Intervention de Alexandra de Hoop Scheffer

Commission des affaires étrangères, de la défense et des forces armées — Réunion du 2 octobre 2012 : 1ère réunion
Relations transatlantiques — Audition de Mme Alexandra de Hoop scheffer directrice de german marshall fund of the united states - france

Alexandra de Hoop Scheffer, directrice du German Marshall Fund of the United States - France :

Il y a peu encore, l'amélioration des relations entre la Russie et les Etats-Unis était perçue comme un des grands succès de la politique étrangère de Barack Obama, donnant lieu à des accords stratégiques, mais qui a peiné à trouver une dynamique et les dernières élections russes rendent toute perspective d'amélioration encore plus compliquée. L'administration Obama, qui pensait avoir franchi une étape, est confrontée à un retour en arrière. Au départ, l'objectif de l'administration américaine était d'élargir la coopération avec la Russie sur plusieurs dossiers comme l'énergie, l'Afghanistan, la prolifération nucléaire, et lutte contre le terrorisme. En parallèle, Obama n'a pas insisté sur la question des droits de l'Homme ou de la démocratie en Russie.

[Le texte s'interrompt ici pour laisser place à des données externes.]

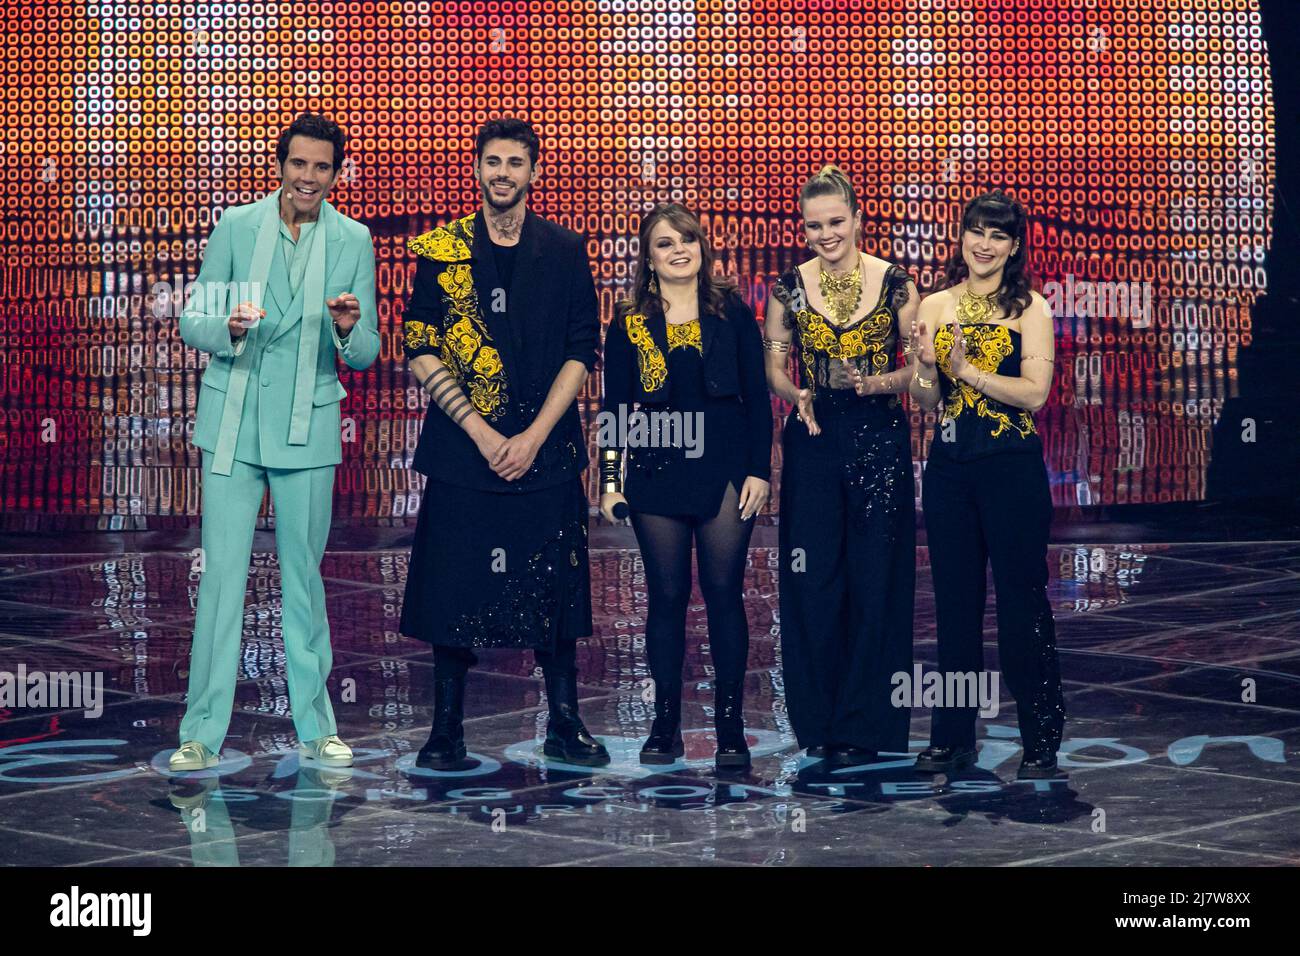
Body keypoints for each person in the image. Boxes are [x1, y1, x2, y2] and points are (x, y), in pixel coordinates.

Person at [171, 113, 380, 771]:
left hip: (308, 425)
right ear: (281, 164)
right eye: (299, 164)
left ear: (336, 172)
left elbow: (369, 350)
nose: (309, 177)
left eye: (322, 167)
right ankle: (200, 732)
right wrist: (228, 328)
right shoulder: (239, 226)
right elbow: (191, 318)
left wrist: (348, 328)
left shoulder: (353, 239)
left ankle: (317, 727)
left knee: (302, 582)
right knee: (221, 581)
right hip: (233, 421)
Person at [398, 117, 608, 769]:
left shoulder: (566, 248)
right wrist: (485, 434)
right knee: (452, 587)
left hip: (544, 453)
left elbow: (583, 348)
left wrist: (533, 435)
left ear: (534, 172)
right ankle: (446, 730)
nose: (502, 173)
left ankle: (564, 724)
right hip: (465, 452)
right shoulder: (443, 248)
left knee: (555, 590)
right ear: (478, 168)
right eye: (492, 161)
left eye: (515, 163)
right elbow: (420, 343)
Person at [598, 203, 772, 770]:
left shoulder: (732, 312)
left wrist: (759, 471)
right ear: (648, 258)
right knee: (666, 599)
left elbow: (756, 400)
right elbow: (616, 407)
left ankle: (730, 728)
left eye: (687, 240)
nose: (679, 250)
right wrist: (610, 481)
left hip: (723, 472)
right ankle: (665, 724)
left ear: (702, 248)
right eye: (665, 243)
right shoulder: (627, 321)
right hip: (654, 472)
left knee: (724, 596)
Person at [765, 165, 919, 767]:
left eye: (836, 222)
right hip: (814, 438)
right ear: (803, 229)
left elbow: (923, 371)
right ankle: (819, 721)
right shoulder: (789, 289)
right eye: (814, 226)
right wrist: (792, 392)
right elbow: (774, 365)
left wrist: (879, 380)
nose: (826, 234)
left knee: (877, 580)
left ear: (857, 219)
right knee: (814, 581)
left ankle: (870, 722)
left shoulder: (896, 284)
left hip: (879, 438)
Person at [908, 190, 1066, 779]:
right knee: (955, 607)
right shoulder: (935, 304)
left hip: (1011, 471)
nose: (984, 243)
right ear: (963, 236)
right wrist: (926, 370)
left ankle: (1041, 737)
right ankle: (953, 736)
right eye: (976, 230)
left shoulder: (1032, 308)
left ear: (1014, 246)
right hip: (950, 471)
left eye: (997, 234)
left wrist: (968, 370)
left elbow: (1034, 395)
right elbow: (927, 401)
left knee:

Or, quatre ans après, il y a beaucoup plus de sujets de tension que de coopération entre les Etats-Unis et la Russie : le bouclier anti-missile, l'application de sanctions vis-à-vis de l'Iran, l'intervention en Libye et enfin le conflit en Syrie ont fortement refroidi ces tentatives de rapprochement. Tous ces évènements ont souligné de graves différences d'intérêt, mais révèlent aussi des ambitions internationales parfois opposées (comme l'avaient révélé le cas du Kosovo ou l'invasion en Géorgie dans le passé). Aujourd'hui, les relations Etats-Unis - Russie se cristallisent donc autour de ces points de désaccord et non plus autour de projets communs.

De façon générale, l'administration américaine a tendu la main à des pays comme la Chine, l'Iran ou la Russie, mais sans assurance de coopération en retour. Ce que j'appelle le « pari de la coopération » ne se traduit pas systématiquement par une réelle coopération.

Il me semble essentiel de comprendre que du fait des élections américaines, Israël, la Chine, la Russie durcissent leurs discours pour faire monter les enchères, mais le nuanceront en cas de réélection du président Obama. D'ailleurs, le recours à des frappes contre l'Iran ne fait pas consensus au sein de la classe dirigeante israélienne.

Quant à l'électorat juif, comme je l'ai souligné, son vote est avant tout motivé par les questions socio-économiques et traditionnellement démocrate, même si on peut constater qu'une proportion croissante des lobbies pro-israéliens, naguère pro-démocrates à une écrasante majorité, s'éloignent de plus en plus des orientations politiques des juifs américains. Toutefois, malgré un moindre soutien qu'en 2008, le vote juif reste en grande partie acquis au président sortant, d'autant que la vision néoconservatrice que Mitt Romney porte sur le monde, décrivant la Russie comme l'ennemi public n°1 par exemple, ne rassure pas les électeurs juifs.

Concernant la réorientation de la stratégie américaine vers l'Asie et ses implications pour l'Europe, je connais bien les travaux de cette commission sur le Livre blanc de la défense. J'ai contribué modestement, quand j'étais au Quai d'Orsay, aux travaux préparatifs portant sur l'avenir de la puissance américaine. L'idée du leadership from behind en Libye traduit très mal la réalité de la contribution américaine : sans la capacité militaire des Etats-Unis, l'Europe n'aurait jamais pu mener à bien l'opération militaire en Libye. Le moteur franco-britannique en matière de défense a certes été décisif, mais il n'est pas optimal et a rapidement montré ses fragilités. L'Allemagne ne faisait pas partie de la coalition. Comment anticiper une réponse européenne plus collective et solide ? Des interventions similaires à celle de la Libye sont difficilement envisageables sans l'aide des Etats-Unis. Washington demande à l'UE de renforcer ses capacités de défense au pire moment, alors que du fait de la crise, tous les pays réduisent leur budget de défense. Or, la crise ne doit pas servir de prétexte pour ne pas avoir une réflexion de fond sur ces sujets. Et c'est un des enjeux du Livre blanc, à savoir proposer des scénarios de coopération en cas de futures interventions comme en Libye, dans un contexte où la posture stratégique américaine a clairement changé, Obama apportant un correctif à la doctrine Powell des années 1990: les Etats-Unis n'emploieront pas leur force militaire massive lorsqu'ils rejoignent une coalition de pays pour lesquels l'enjeu stratégique de la situation et de l'intervention militaire est jugé plus important que pour Washington.